An understated sign announces the entrance to Cloister Farm, and a gravel drive leads first to the fieldstone stable. “Horses have always been an important part of our life,” says Robin Berol Bliss, who lives in a five-bedroom carriage house attached to the stable. “My parents kept horses for fox hunting, and my sister and I learned to ride competitively here. Now my daughter, Sophie, who keeps her pony, Blossom, here, continues the equestrian tradition.”
Over the intervening years, the family’s equine interests led them to add a second six-stall barn, a professional riding ring, and an outdoor jumping course. “I can remember birthday parties on horseback, when my girlfriends and I would put on mock horse shows in the ring,” says Wendy Berol Gifford, who also recalls the current chef d’équipe of the United States Olympic jumping team, George Morris, apprenticing at Cloister Farm under the tutelage of the influential horseman, Gordon Wright.
Beyond the stable, a gentle turn in the drive leads under a canopy of age-old trees to a formal courtyard, originally designed by Mr. Whelpley. Entering the reception hall past a herald’s trumpet and an ancient prie-dieu, a passageway on the right leads to the library, where mounted fox heads and champion field dog trophies are souvenirs of the family’s competitive spirit.
Wendy fondly remembers having afternoon tea in the library after her grandmother had finished painting in the studio, “It was such fun—the dogs were invited to tea as well. The grandchildren preferred the dog biscuits, and the dogs preferred the cookies. One year my grandmother named a litter of puppies after her grandchildren, and the ensuing confusion over the names was really a riot.”
Horse and hound portraits by the late North Salem artist and illustrator, Sam Savitt, line the walls of the passageway that leads to the opposite end of the house where the dining room, kitchen, and butler’s pantry are located. The dining room feels particularly medieval despite the abundant sunlight that streams in through the leaded-glass French doors.
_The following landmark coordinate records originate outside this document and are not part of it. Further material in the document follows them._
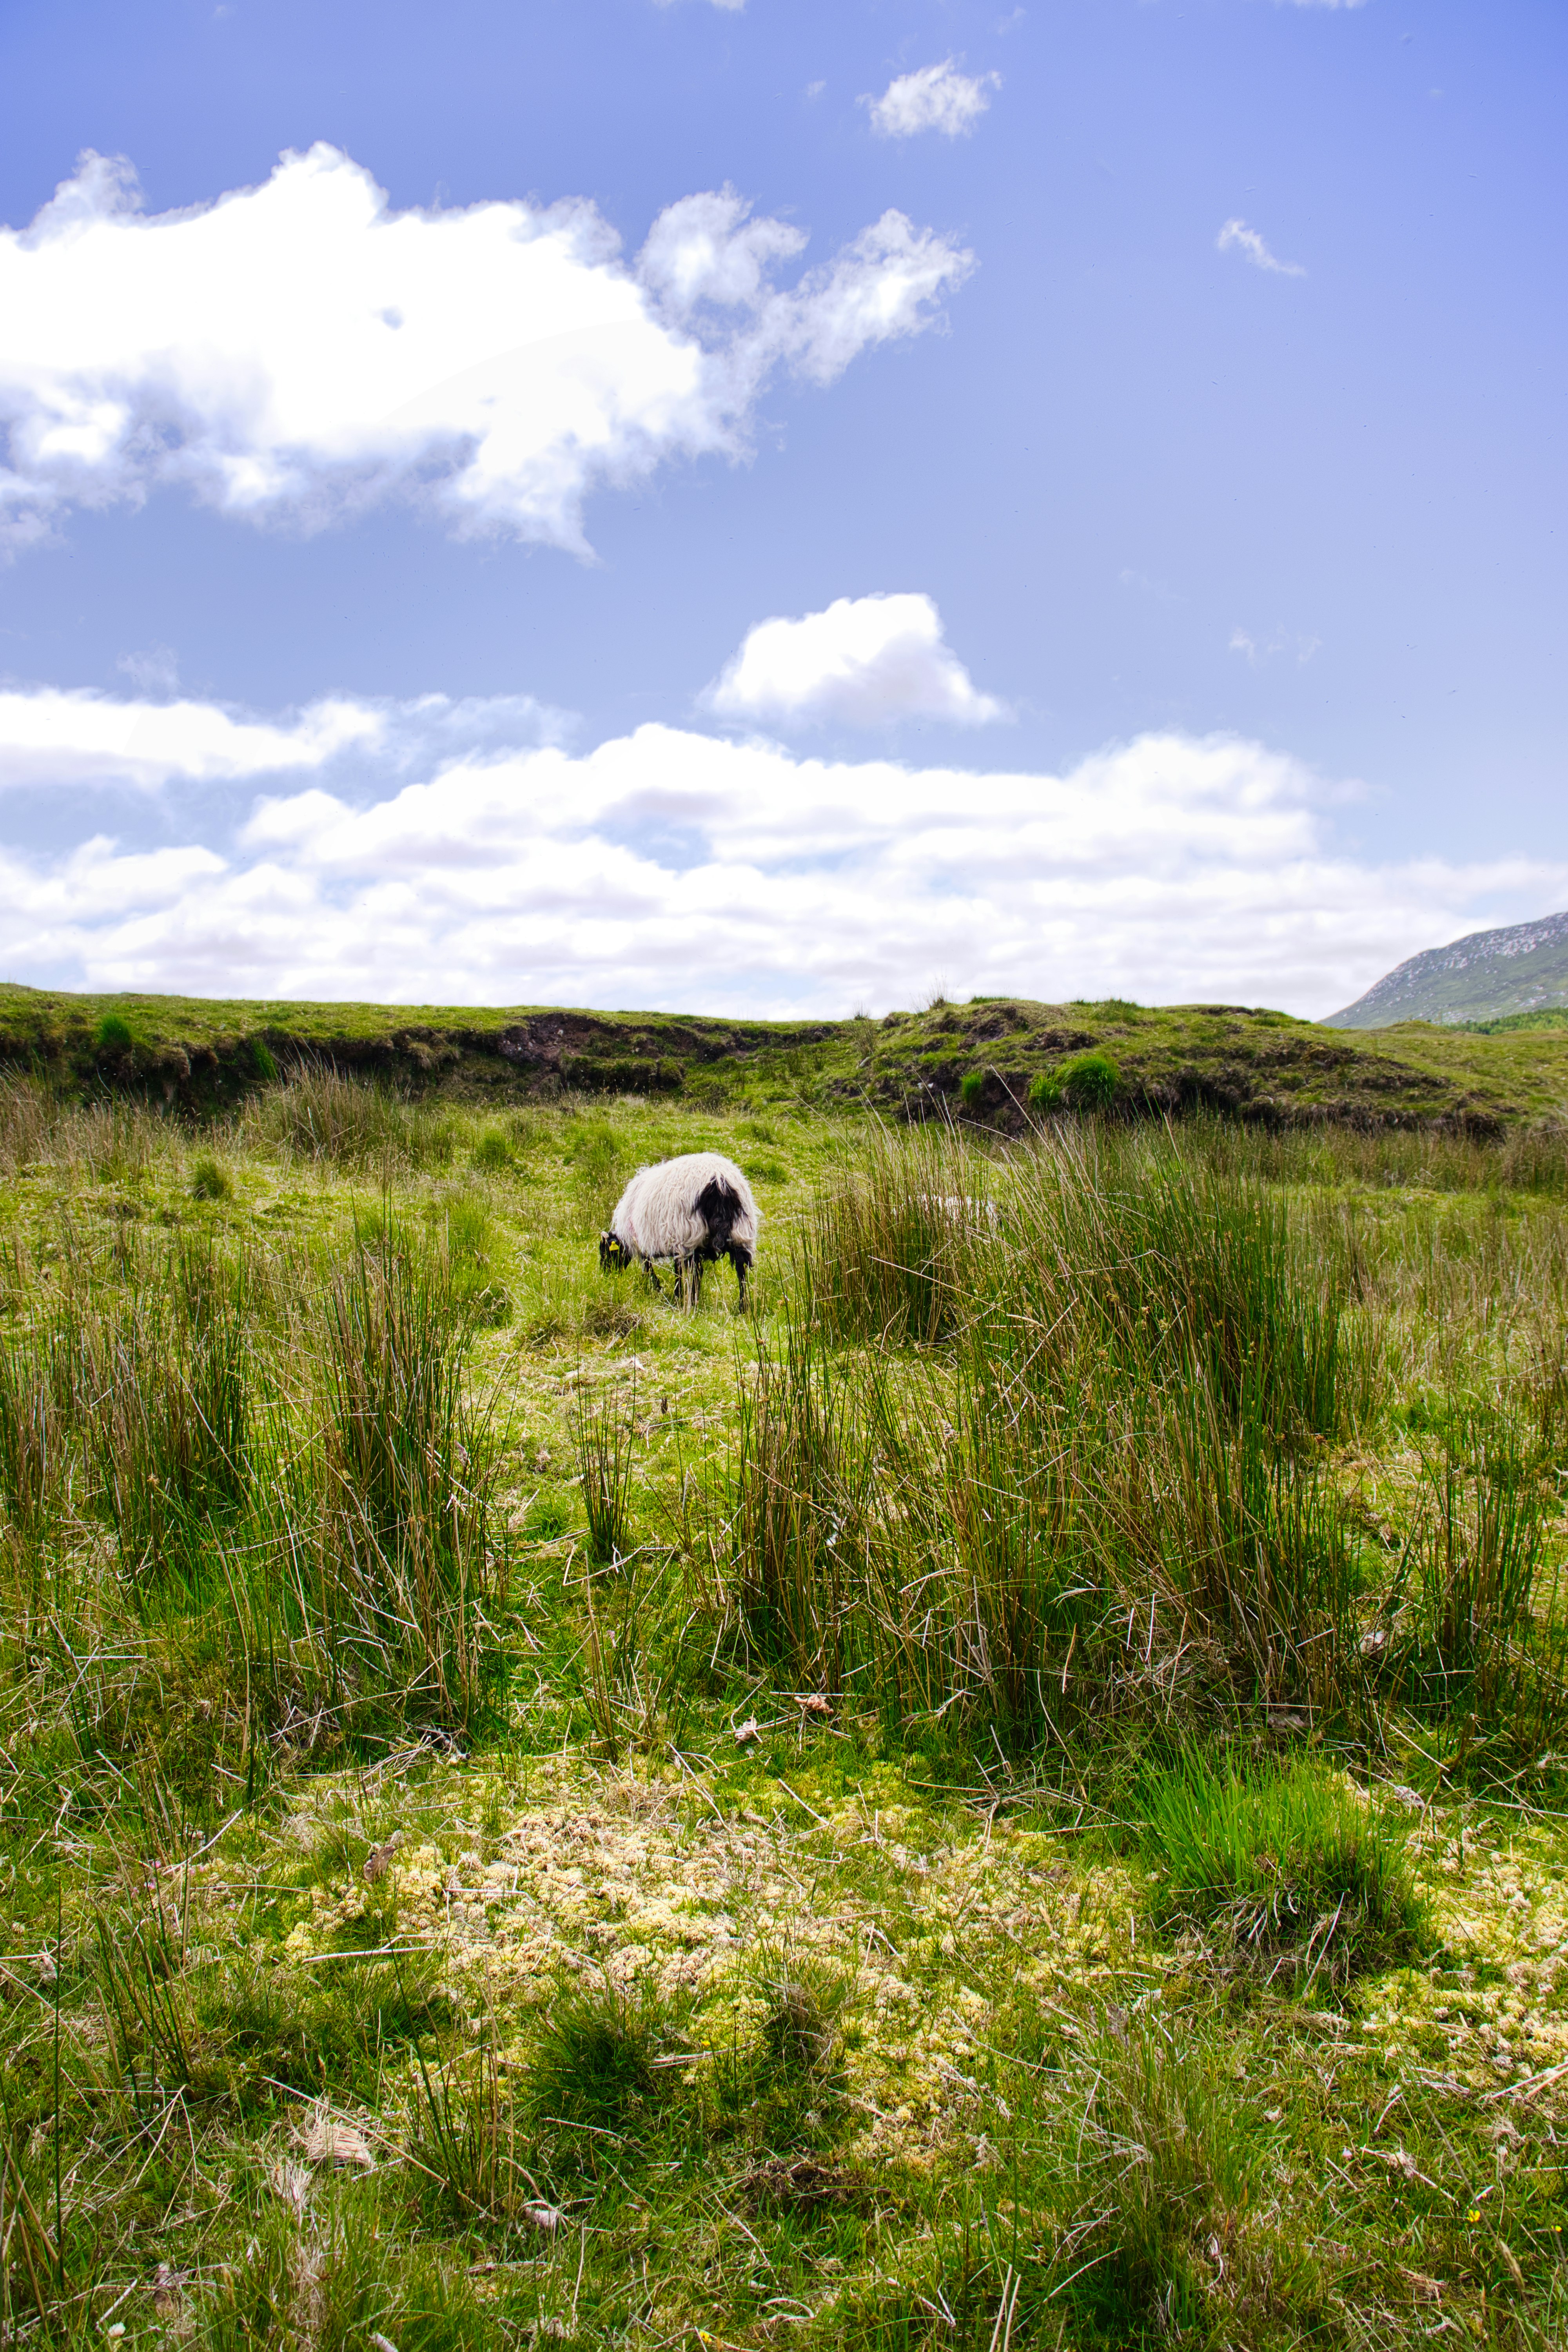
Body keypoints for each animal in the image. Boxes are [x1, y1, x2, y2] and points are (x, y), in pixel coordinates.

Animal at [599, 1152, 760, 1307]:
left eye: (605, 1252)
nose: (606, 1277)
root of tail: (719, 1180)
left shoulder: (647, 1240)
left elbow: (654, 1267)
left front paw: (666, 1291)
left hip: (689, 1232)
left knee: (694, 1270)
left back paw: (691, 1301)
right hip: (741, 1230)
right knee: (741, 1270)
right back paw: (743, 1307)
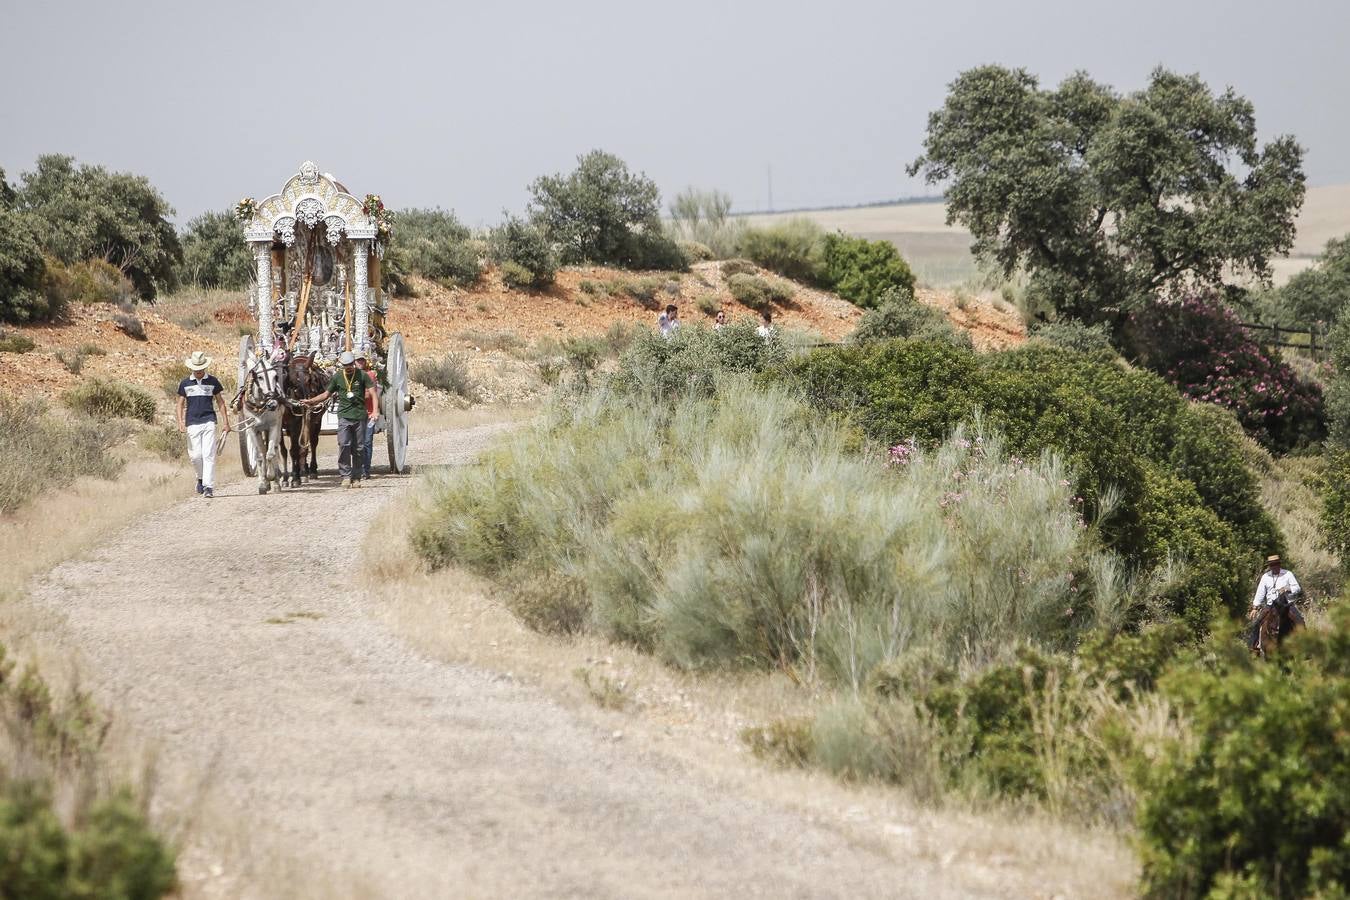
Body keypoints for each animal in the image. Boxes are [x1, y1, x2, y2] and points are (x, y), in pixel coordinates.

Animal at [236, 348, 288, 496]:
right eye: (259, 377)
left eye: (275, 376)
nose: (272, 404)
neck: (260, 405)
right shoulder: (251, 429)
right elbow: (260, 456)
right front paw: (263, 483)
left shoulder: (274, 426)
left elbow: (271, 454)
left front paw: (272, 477)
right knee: (263, 451)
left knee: (274, 449)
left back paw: (277, 479)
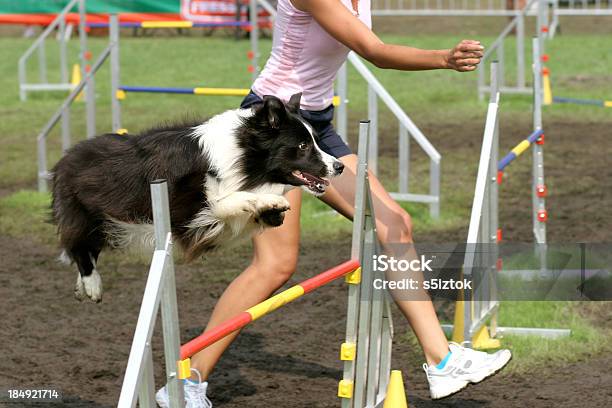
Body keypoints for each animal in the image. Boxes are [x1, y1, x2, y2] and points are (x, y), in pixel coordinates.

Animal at [52, 93, 344, 302]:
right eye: (303, 146)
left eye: (316, 140)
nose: (339, 166)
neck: (243, 153)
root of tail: (65, 158)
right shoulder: (190, 211)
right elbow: (227, 200)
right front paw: (272, 201)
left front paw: (271, 208)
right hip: (86, 212)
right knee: (78, 244)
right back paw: (92, 285)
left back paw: (81, 285)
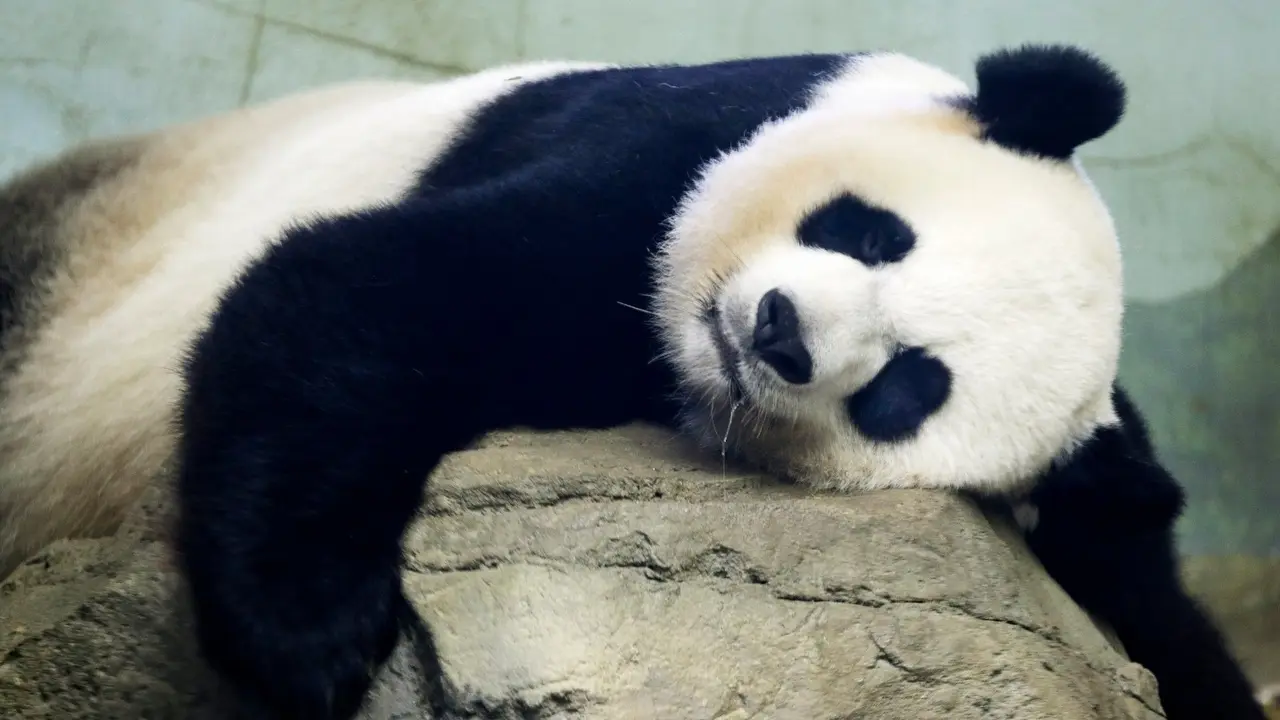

The well-preserved tapestry panels, ancient European furniture, and Gothic chandelier recall a time when knights in shining armor might have dined in such a room. Robin remembers her grandmother, Myra, setting the formal yet festive tone for the household. “We would dress for formal dinners in the evening when we were young, and my grandmother often entertained artists, so there were frequently interesting guests at the dinner table.”
Nearby, a circular staircase descends past portraits of champion canines named Clodaugh, Eamon, and Mac to Albert’s subterranean pub room, presided over by a suit of armor. Photos of family members on horseback and certificates of appreciation from organizations like the Bedford Historical Society compete for space in this cozy room.
Above, a similarly winding trip upstairs leads to a wide, terraced gallery lined with bedrooms that feature vistas of rolling lawns where croquet matches have delighted four generations.
Belying its name, Cloister Farm has ironically emerged as quite the opposite over the past half-century. Family and friends have always been welcome on this land that was once part of the 1680 Hopp Ground purchase from Indian Sachem Katonah.
The Berol family’s contributions to Bedford and their preservation of the glorious land and river under their domain have earned them the affection and respect of the community. Set apart? Indeed. Cloistered? Not at all.
Update: Mary Berol passed away in 2014, and Cloister Farm has been sold.